**DATASET CONTENT**
--- START ---

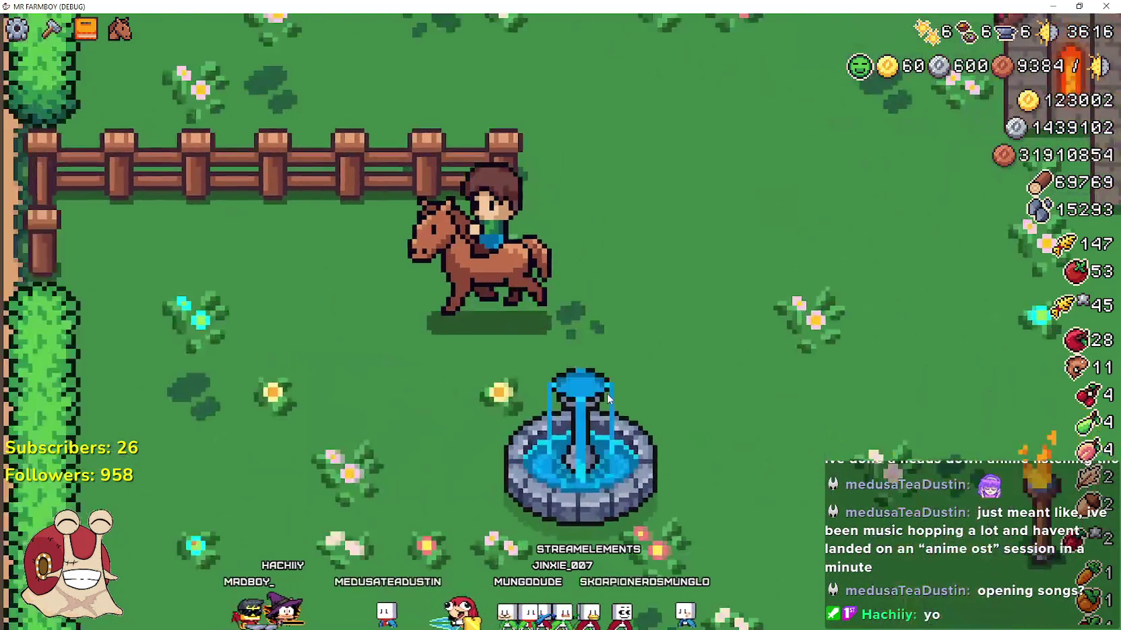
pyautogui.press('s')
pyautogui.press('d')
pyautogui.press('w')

--- END ---

**WORK REQUIRED**
Copy out all of the material exactly as written, without its pictures.

**YOUR SOLUTION**
pyautogui.press('s')
pyautogui.press('d')
pyautogui.press('w')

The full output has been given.